After compression, it once again lengthens the problem-solving process to tackle even more difficult problems.
The entire trajectory, when drawn, is a three-stage evolutionary path that first turns right, then left, and then right again.
The second step is to solve the latency problem.
The longer a single agent thinks, the linearly the latency increases.
Meta's approach is to expand the number of parallel agents, with 1, 2, 4, or 16 agents thinking simultaneously.
As shown in the graph, with similar latency levels, the accuracy of the 16 agents jumped from about 54% to about 58%.
Traditional scaling trades time for quality, while multi-agent scaling trades parallelism for quality, with latency remaining almost unchanged.
The "most expensive Chinese" team in Silicon Valley has submitted its first test paper.
Behind Muse Spark is Zuckerberg's complete restructuring of the Meta AI system last year.
In June 2025, Meta acquired a 49% stake in Scale AI for $14.3 billion and recruited its founder, Alexandr Wang, to serve as Meta's first Chief AI Officer, forming the Meta Super Intelligence Lab (MSL).
Also joining at the same time were former GitHub CEO Nat Friedman (who co-led product and application research), SSI co-founder Daniel Gross, and 11 researchers poached from OpenAI, DeepMind, and Anthropic.
The release of Muse Spark now proves one thing: the nine-month reconstruction of the Meta Superintelligence Lab has been fruitful.
Pre-training efficiency has increased by an order of magnitude, RL expansion curves are smooth and predictable, and it has reached the first tier in the multimodal and medical fields.
However, the gap between the code and the agent remains, the contemplation mode is not yet fully open, and the open-source timeline is still just a "hope".
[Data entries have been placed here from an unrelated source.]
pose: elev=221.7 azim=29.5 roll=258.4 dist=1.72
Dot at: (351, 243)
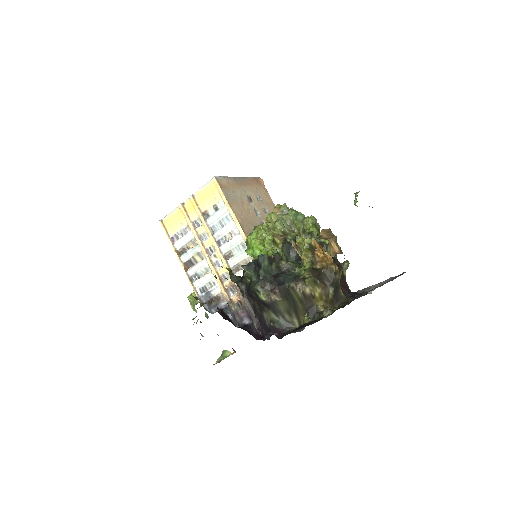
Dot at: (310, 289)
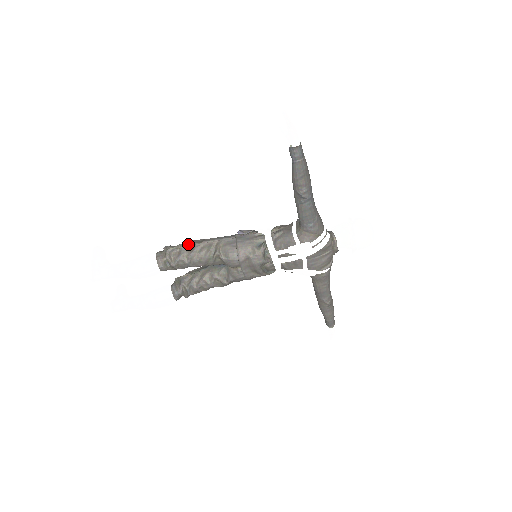
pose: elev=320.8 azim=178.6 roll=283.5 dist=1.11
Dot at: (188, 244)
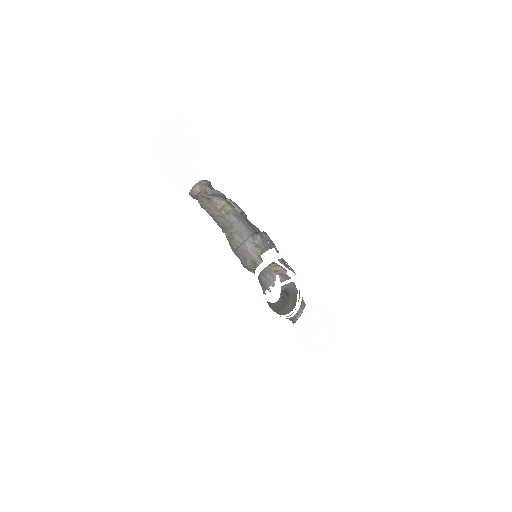
Dot at: (217, 204)
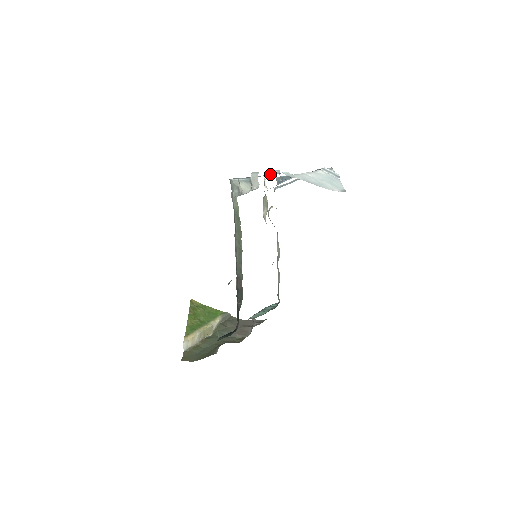
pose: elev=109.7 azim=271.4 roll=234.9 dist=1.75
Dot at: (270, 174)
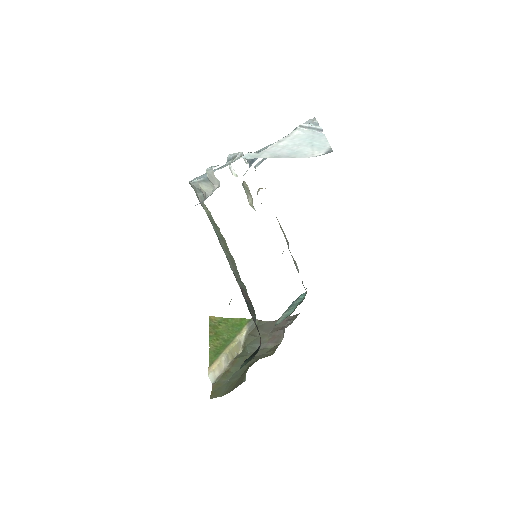
Dot at: (231, 161)
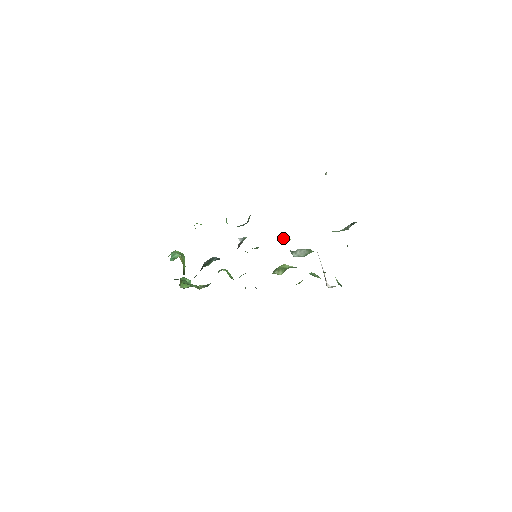
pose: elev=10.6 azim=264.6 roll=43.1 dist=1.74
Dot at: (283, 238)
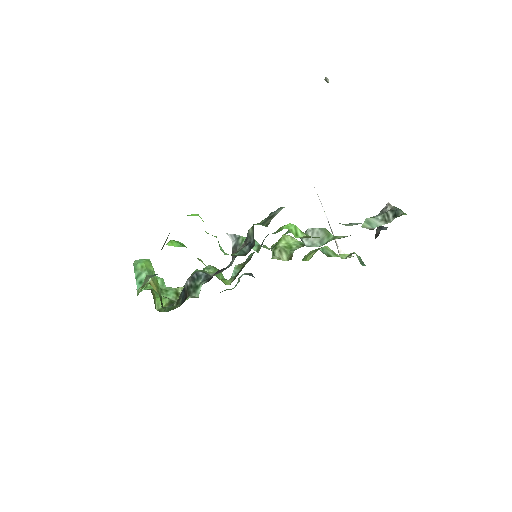
Dot at: (296, 237)
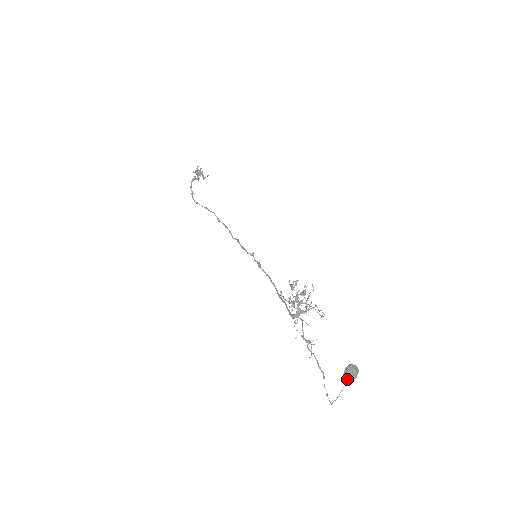
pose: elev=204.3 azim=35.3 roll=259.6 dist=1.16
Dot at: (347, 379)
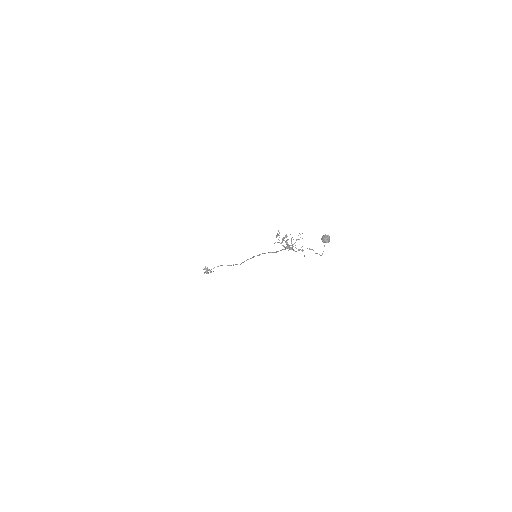
Dot at: (324, 239)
A more pressing pressure is that in the same week, Anthropic released Mythos, which was said to be "too powerful to be made public," and OpenAI's new work, codenamed Spud, was also on its way.
They bought a ticket for 14.3 billion. The real test is yet to come.
References:
https://ai.meta.com/blog/introducing-muse-spark-msl/
https://ai.meta.com/blog/scaling-how-we-build-test-advanced-ai/
https://ai.meta.com/static-resource/muse-spark-eval-methodology
https://x.com/alexandr_wang/status/2041909376508985381
This article is from the WeChat official account "New Zhiyuan" , author: New Zhiyuan, and published with authorization from 36Kr.